I've been writing on a book for about two years now. It began after I finished reading all 14 Wheel of Time Novels (by Robert Jordan and Brandon Sanderson). I left that world behind and couldn't imagine reading anything else. Nothing else could measure up.
So I thought, "What kind of book do I want to read? What story interests me?"
Well then I was joking with my kids what would have happened if the Disney telling of fairytales went hilariously wrong. Couple that with a lyric from Stephen Sondheim's "Into the Woods" and I found the book I wanted to read.
"What if he knew who you were when you know that you're not what he thinks that he wants?"
So I began writing during all the times that I used to spend reading.
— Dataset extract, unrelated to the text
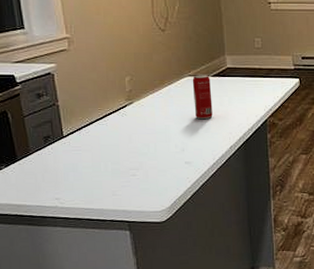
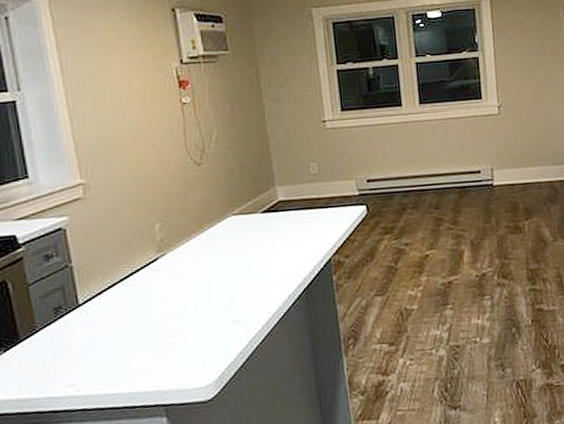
beverage can: present [192,74,213,119] -> none [237,211,265,266]

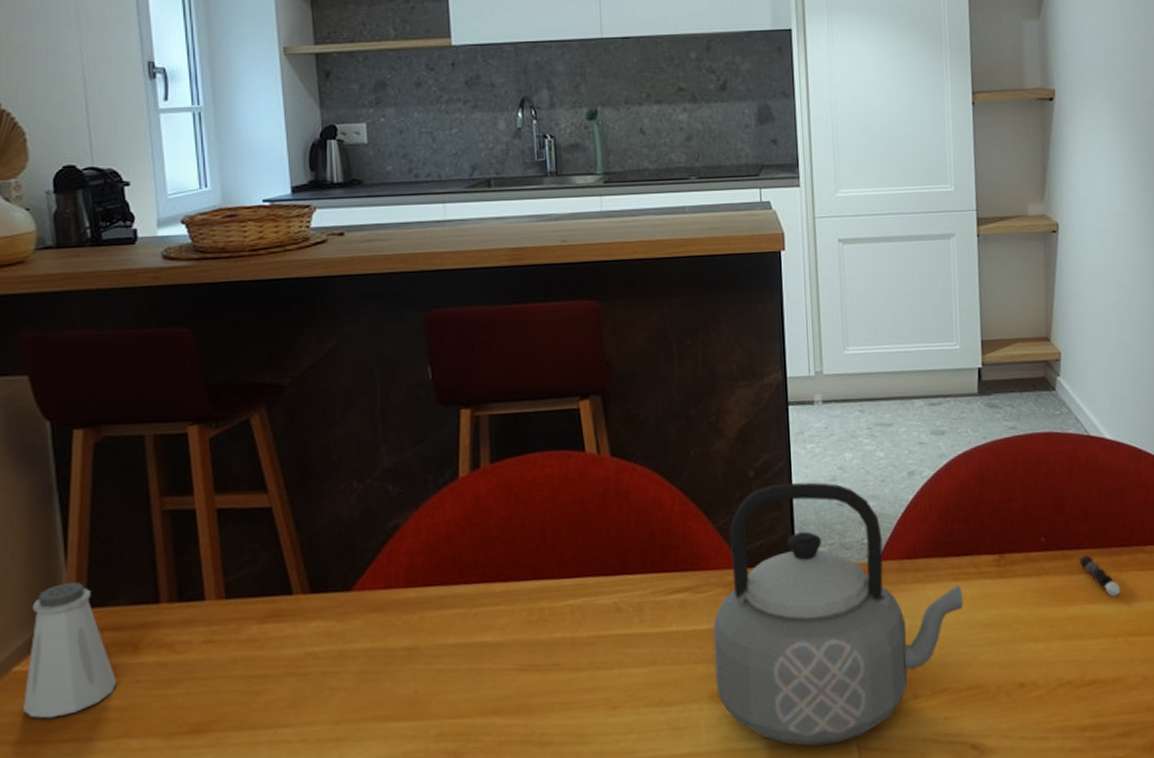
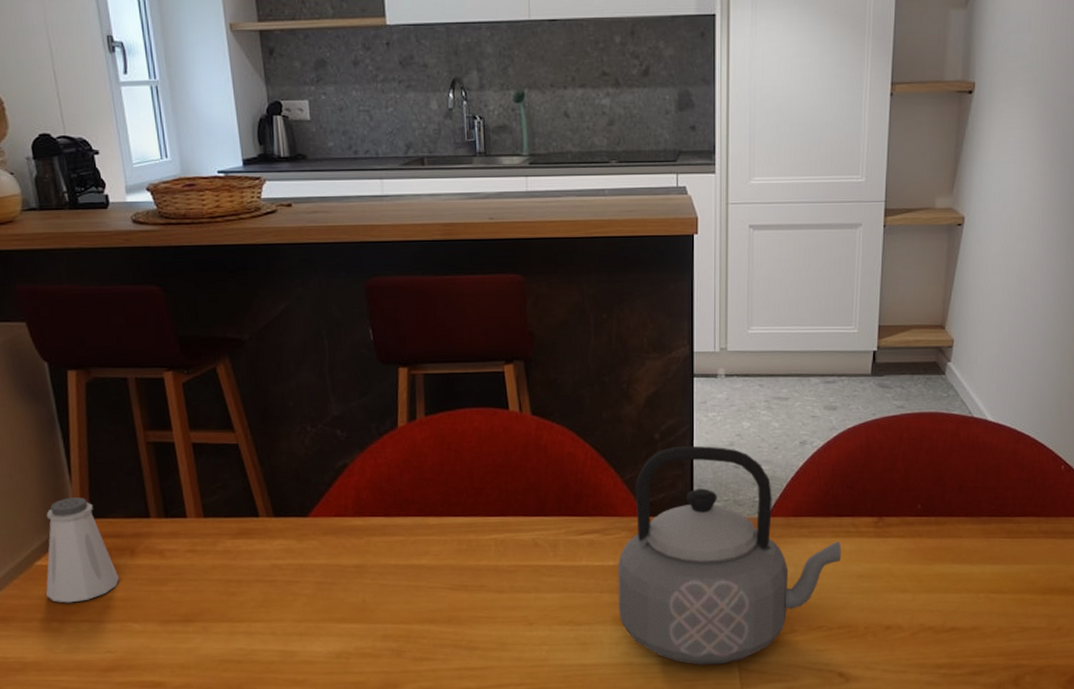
pepper shaker: present [1079,555,1122,597] -> none [951,522,987,559]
And by March 15 I had filled three notebooks and typed out a first draft. I let people read that first draft and then... well then writing got hard.
It wasn't just "Oh, I can write whatever I feel like" anymore. It was...scary.
But NOT writing is also scary...and lonely. And I really want to have a book on the shelf with MY words in it and MY name on it. I just do. I want it.
So why is it so hard to write?
I'm sure it has something to do with my ingrained psyche or something yada yada yada... And I get real tired of trying to dredge up my past fears and fix my filters and find my light all in order to just write a flipping story!!
JUST WRITE! That's what I tell myself.
And it doesn't help.
I keep hearing people say that writing isn't that hard. Just write. It's easy. Just write the story.
Well, guess what. It's freaking hard! It's work! It's me trying to squeeze certain parts of my brain and heart onto a page in a way that makes sense, tells a story, inspires, entertains and enlighten others!
Because I've lost the wonder of "What story interests me? What do I want to read?" I'm really so worried about whether it will be "good" when it's done that I'm just leaking my feelings (aka crying) and hammering on the keyboard.
How lovely and dramatic I am.
Look, the point of this story is this: I just spent an hour writing. Yay. And I can see that it is EXACTLY like exercising: the more I do it, the easier it will become. And I can't just do it willy-nilly. I need to warm up and cool down. And I need to keep doing it. It's good for me. It doesn't matter if anyone else benefits from my exercises. I will benefit. Can't that be enough?
Well, it better be. Because it has to be. Because that's all there is in the end.